» **Dataset**
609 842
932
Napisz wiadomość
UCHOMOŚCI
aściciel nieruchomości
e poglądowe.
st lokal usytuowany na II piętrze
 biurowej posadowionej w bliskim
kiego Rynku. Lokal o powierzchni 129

» **Request**
Return each line of the data that contains the string "kiego".

» **Solution for this exercise**
kiego Rynku. Lokal o powierzchni 129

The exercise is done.